Untersuchen Sie ebenso Ihre Achselhöhlen und die Schlüsselbeingegend. Bei der Untersuchung der Achselhöhle sollte der Arm der untersuchten Seite nicht gehoben werden, damit sich die Strukturen nicht anspannen und Sie besser Veränderungen ertasten können. Achten Sie auf tastbare Verhärtungen oder Verdickungen. Sie sind sich dabei unsicher? Bitten Sie Ihre Frauenärztin oder Ihren Frauenarzt um Hilfe.
Betrachtung vor dem Spiegel:
Beantworten Sie in jeder der sieben Positionen (siehe Bildergalerie) folgende Fragen:
- Feine Unterschiede zwischen beiden Brüsten sind normal. Haben sich diese in letzter Zeit verstärkt?
- Ist die Oberfläche von Brust, Achselhöhle oder Schlüsselbeingrube an einer Stelle eingezogen oder nach außen gewölbt? Ist ein Arm etwas angeschwollen?
- Zieht sich die Brustwarze neuerdings nach innen oder richtet sie sich anders aus? Sondert sie ein Sekret ab?
- Bemerken Sie einen Ausschlag? Ist die Haut gerötet? Bildet sie Schuppen oder Krusten?
Jährlich knapp 70.000 Brustkrebserkrankungen
Wie oft Tumore zu Hause beim Abtasten entdeckt werden, darüber gibt es keine Studien. "Wir wissen aber, dass von den knapp 70.000 Brustkrebserkrankungen, die in Deutschland jährlich auftreten, heute etwa 16.000 im Mammografie-Screening entdeckt werden", sagt Dr. Christian Albring, Präsident des Berufsverbandes der Frauenärzteund niedergelassener Gynäkologe in Hannover. Somit bleiben etwas mehr als 75 Prozent, die entweder von der Frauenärztin oder dem Frauenarzt bei der jährlichen Krebsfrüherkennung entdeckt werden oder von der Patientin selbst.
Manche Experten stehen der Selbstuntersuchung kritisch gegenüber. Weil sie sich nicht nachweisbar auf die Brustkrebssterblichkeit auswirke, sei die Selbstuntersuchung überholt. Durch das selbstständige Abtasten würden außerdem zu viele gutartige Knoten entdeckt. Das führe zu unnötiger Angst und überflüssigen Gewebeentnahmen. Tatsächlich sinkt die Sterblichkeitsrate durch das selbstständige Abtasten der Brüste nicht messbar. Das kann unter anderem daran liegen, dass tastbare Tumoren oft nicht mehr wirklich "klein" sind. Und weil außerdem die biologischen Eigenschaften eines Tumors entscheidender für den Krankheitsverlauf sein können als seine Größe.
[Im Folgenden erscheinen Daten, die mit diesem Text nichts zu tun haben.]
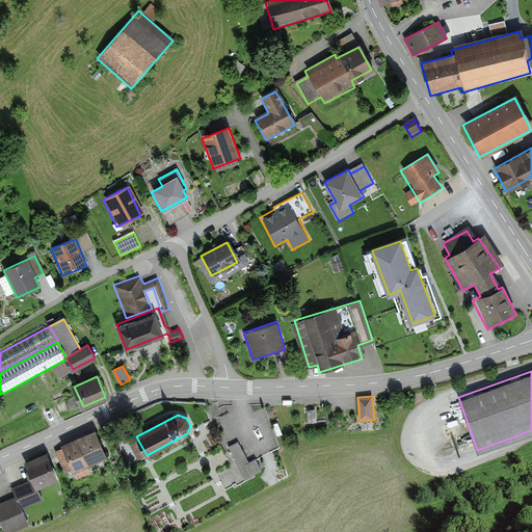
[(60,449),(54,452),(67,477),(74,473),(79,482),(91,475),(87,468),(106,458),(92,430),(59,448),(60,449)]
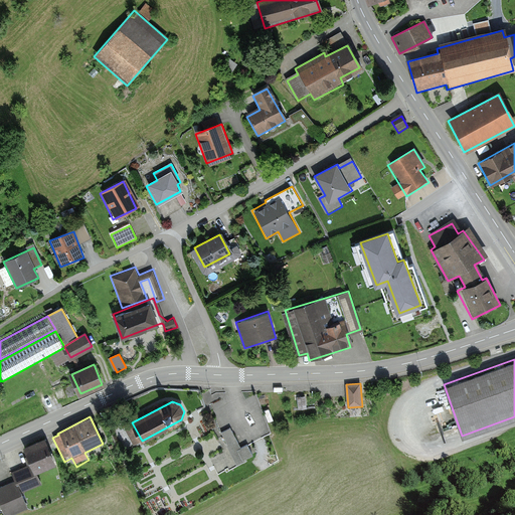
[(241,448),(230,428),(222,434),(237,466),(253,457),(247,445),(241,448)]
Gespür entwickeln für Veränderungen der Brust
Dennoch kann die Selbstuntersuchung zu einem besseren Gespür für Veränderungen des eigenen Körpers führen. Und sie schafft ein größeres Bewusstsein für das Thema Vorsorge, wodurch Frauen unter Umständen auch das empfohlene gesetzliche Krebsfrüherkennungsprogramm öfter nutzen.
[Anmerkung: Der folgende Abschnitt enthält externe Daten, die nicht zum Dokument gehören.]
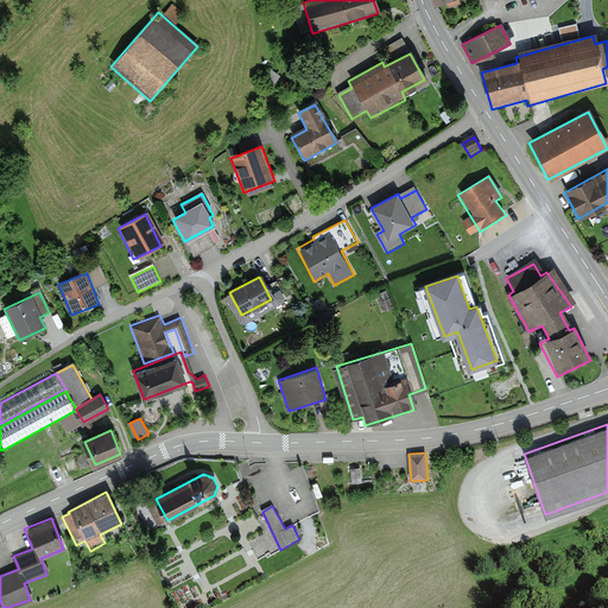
All buildings are outlined.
Mit anderen Untersuchungen kombinieren
Die Selbstuntersuchung sollte nicht andere Maßnahmen ersetzen – wie die Teilnahme am Mammografie-Screening – sondern ergänzend erfolgen. Gehen Sie – neben dem routinemäßigen Früherkennungscheck – beim kleinsten Verdacht auf Brustkrebs zur Ärztin oder zum Arzt.